The silence grew oppressive in those few moments, and Drake’s own surge of resentment and indignation paled in the face of such cool, controlled menace.
He felt colour rise to his face. The whisky he’d drunk earlier had made him surly and belligerent, yet now he perceived his actions for what they were. He was acting like a moody teenager faced with some unhappy chore, and shit like that didn’t play too well with men like Cain.
Then, to his surprise, Cain smiled. ‘Are you finished?’
Drake said nothing, and the older man was perceptive enough to take his silence for what it was. ‘Good, because as it happens, I had a feeling you’d say something like that. Take a seat, Ryan,’ he said, gesturing to an empty chair.
Drake did as he was asked, and Cain settled himself opposite, positioning himself behind the room’s one and only desk. It was a cheap affair – metal frame with a wooden veneer top – but somehow his mere presence invested it with a sense of significance and authority.

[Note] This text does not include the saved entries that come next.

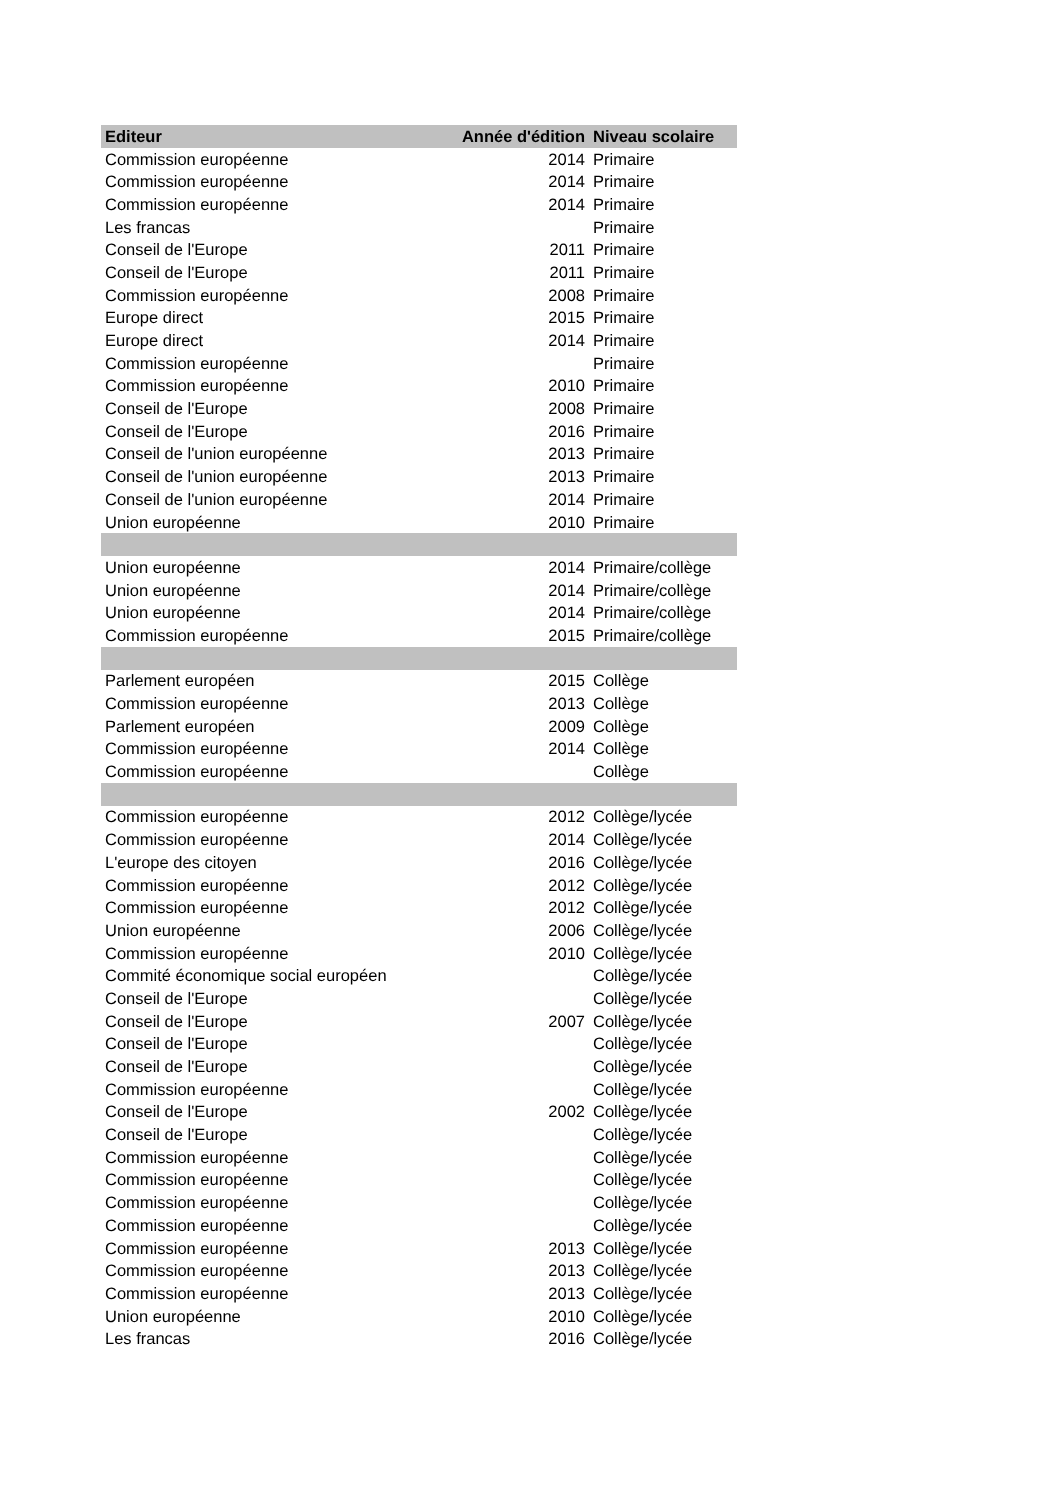| Editeur | Année d'édition | Niveau scolaire |
| --- | --- | --- |
| Commission européenne | 2014 | Primaire |
| Commission européenne | 2014 | Primaire |
| Commission européenne | 2014 | Primaire |
| Les francas | | Primaire |
| Conseil de l'Europe | 2011 | Primaire |
| Conseil de l'Europe | 2011 | Primaire |
| Commission européenne | 2008 | Primaire |
| Europe direct | 2015 | Primaire |
| Europe direct | 2014 | Primaire |
| Commission européenne | | Primaire |
| Commission européenne | 2010 | Primaire |
| Conseil de l'Europe | 2008 | Primaire |
| Conseil de l'Europe | 2016 | Primaire |
| Conseil de l'union européenne | 2013 | Primaire |
| Conseil de l'union européenne | 2013 | Primaire |
| Conseil de l'union européenne | 2014 | Primaire |
| Union européenne | 2010 | Primaire |
| Union européenne | 2014 | Primaire/collège |
| Union européenne | 2014 | Primaire/collège |
| Union européenne | 2014 | Primaire/collège |
| Commission européenne | 2015 | Primaire/collège |
| Parlement européen | 2015 | Collège |
| Commission européenne | 2013 | Collège |
| Parlement européen | 2009 | Collège |
| Commission européenne | 2014 | Collège |
| Commission européenne | | Collège |
| Commission européenne | 2012 | Collège/lycée |
| Commission européenne | 2014 | Collège/lycée |
| L'europe des citoyen | 2016 | Collège/lycée |
| Commission européenne | 2012 | Collège/lycée |
| Commission européenne | 2012 | Collège/lycée |
| Union européenne | 2006 | Collège/lycée |
| Commission européenne | 2010 | Collège/lycée |
| Commité économique social européen | | Collège/lycée |
| Conseil de l'Europe | | Collège/lycée |
| Conseil de l'Europe | 2007 | Collège/lycée |
| Conseil de l'Europe | | Collège/lycée |
| Conseil de l'Europe | | Collège/lycée |
| Commission européenne | | Collège/lycée |
| Conseil de l'Europe | 2002 | Collège/lycée |
| Conseil de l'Europe | | Collège/lycée |
| Commission européenne | | Collège/lycée |
| Commission européenne | | Collège/lycée |
| Commission européenne | | Collège/lycée |
| Commission européenne | | Collège/lycée |
| Commission européenne | 2013 | Collège/lycée |
| Commission européenne | 2013 | Collège/lycée |
| Commission européenne | 2013 | Collège/lycée |
| Union européenne | 2010 | Collège/lycée |
| Les francas | 2016 | Collège/lycée |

The director of Special Activities Division studied Drake for several seconds. In other men, it might have seemed as if he was composing his thoughts, marshalling the information he wished to convey, but Drake knew better. Cain was the sort who always knew exactly what he wanted to say long before he said it.
He was keeping Drake waiting, because he could.
Then, at last, he started talking. ‘Her real name is Anya – at least, that’s what she answers to. You’ll have guessed by now that she isn’t a US citizen. She was born in Lithuania when it was still part of the Soviet Union, but she defected to our side when she was eighteen years old.’
Drake raised an eyebrow. ‘Why?’
‘It’s a long story. Suffice to say, she wasn’t happy with life behind the Iron Curtain, and knowing what I know, I don’t blame her. She crossed over the Baltic to Sweden in eighty-three, and from there she made her way Stateside. She came to our attention about a year later,’ Cain went on. ‘She was young, resourceful, intelligent and eager to sign up. The military wasn’t interested in her, so we put her to work.’ He sighed, looking almost wistful. ‘She exceeded our expectations in every way possible. Eventually she was even given her own paramilitary unit to command. No matter what we asked of her, she always came through. We ended up using her more and more.’